◆ MATERIALS PROVIDED ◆
▶
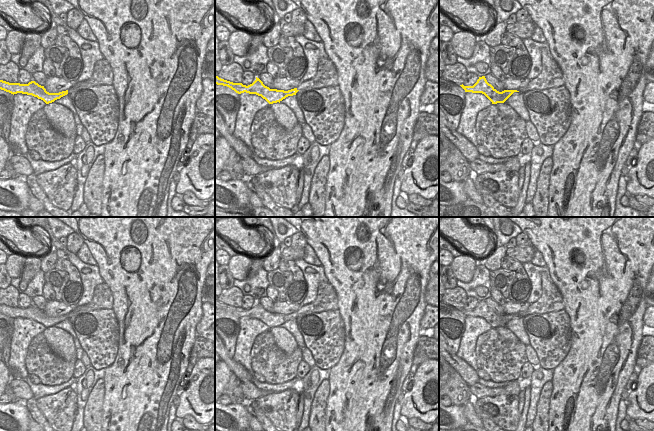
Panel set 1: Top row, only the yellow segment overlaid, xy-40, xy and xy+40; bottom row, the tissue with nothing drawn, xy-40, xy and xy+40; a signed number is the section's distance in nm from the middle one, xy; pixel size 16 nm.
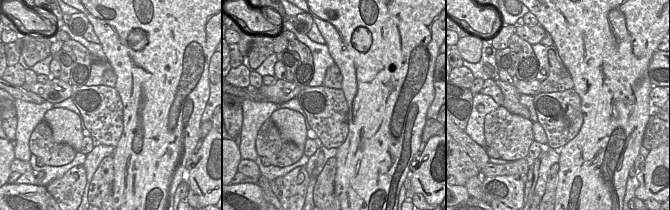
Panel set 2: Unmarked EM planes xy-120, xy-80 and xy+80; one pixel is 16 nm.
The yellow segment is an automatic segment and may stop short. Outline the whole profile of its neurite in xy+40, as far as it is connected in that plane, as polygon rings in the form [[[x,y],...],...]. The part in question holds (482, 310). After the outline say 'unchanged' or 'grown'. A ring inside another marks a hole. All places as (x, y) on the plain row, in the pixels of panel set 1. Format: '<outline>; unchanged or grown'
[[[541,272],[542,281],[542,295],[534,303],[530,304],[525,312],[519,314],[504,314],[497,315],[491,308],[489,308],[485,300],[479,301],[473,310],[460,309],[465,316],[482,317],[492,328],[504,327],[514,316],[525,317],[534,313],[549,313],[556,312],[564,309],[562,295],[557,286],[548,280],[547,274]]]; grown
◀
▶
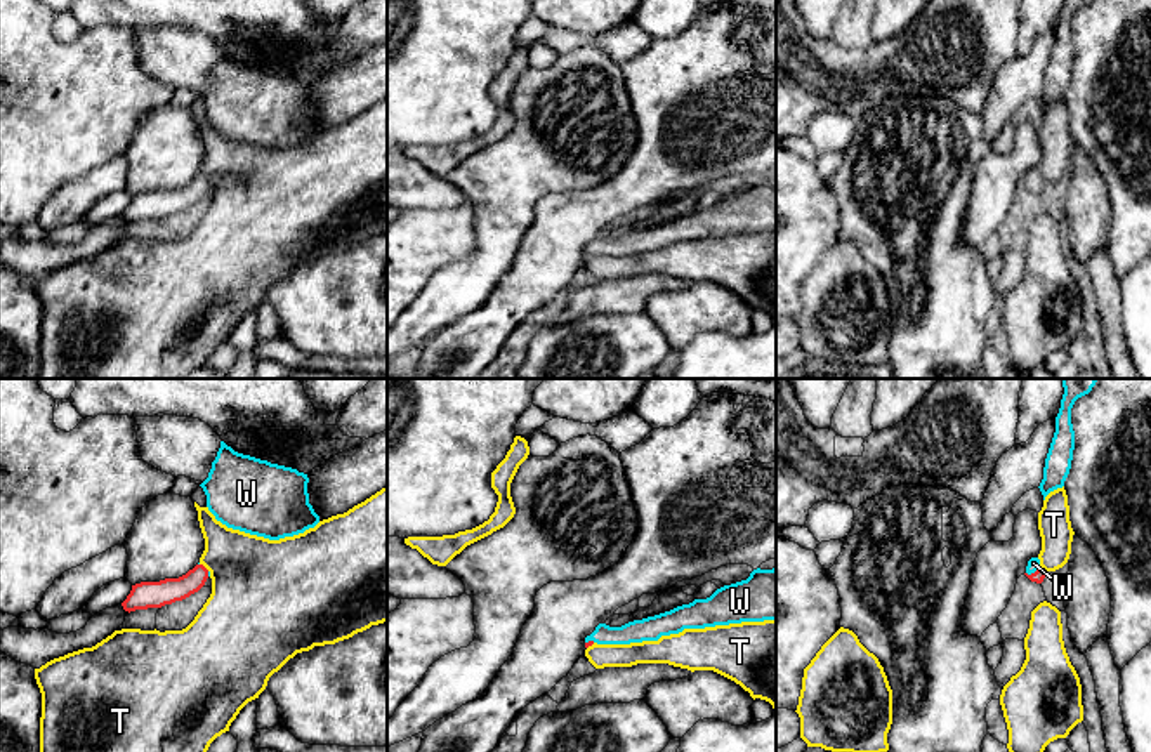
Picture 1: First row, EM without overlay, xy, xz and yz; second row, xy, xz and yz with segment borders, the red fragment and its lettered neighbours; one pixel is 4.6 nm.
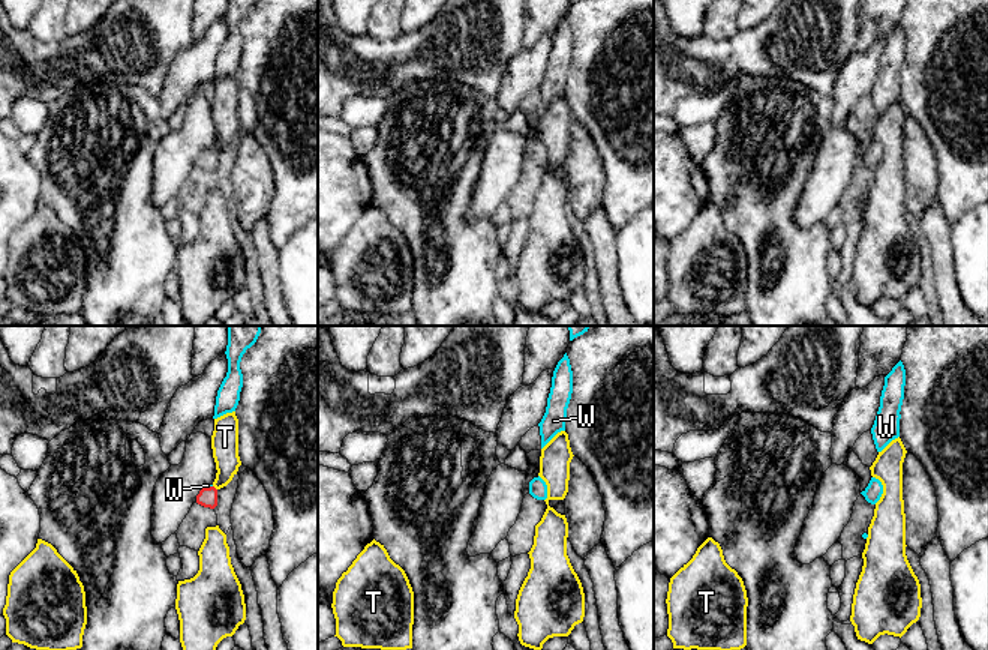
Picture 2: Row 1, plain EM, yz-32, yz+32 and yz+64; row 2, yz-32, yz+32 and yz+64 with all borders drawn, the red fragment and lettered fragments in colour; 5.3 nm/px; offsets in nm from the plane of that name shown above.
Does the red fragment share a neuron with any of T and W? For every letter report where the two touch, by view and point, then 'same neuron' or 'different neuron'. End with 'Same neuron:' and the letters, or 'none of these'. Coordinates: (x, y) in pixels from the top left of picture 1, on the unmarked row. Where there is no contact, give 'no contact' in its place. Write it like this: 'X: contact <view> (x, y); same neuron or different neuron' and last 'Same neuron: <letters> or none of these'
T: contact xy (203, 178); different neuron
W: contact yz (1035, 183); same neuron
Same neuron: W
◀
◆ TO DO ◆
Write down how many lines of the data above carry the word "lettered". Nothing else belongs in the answer.

◆ EXERCISE SOLUTION ◆
2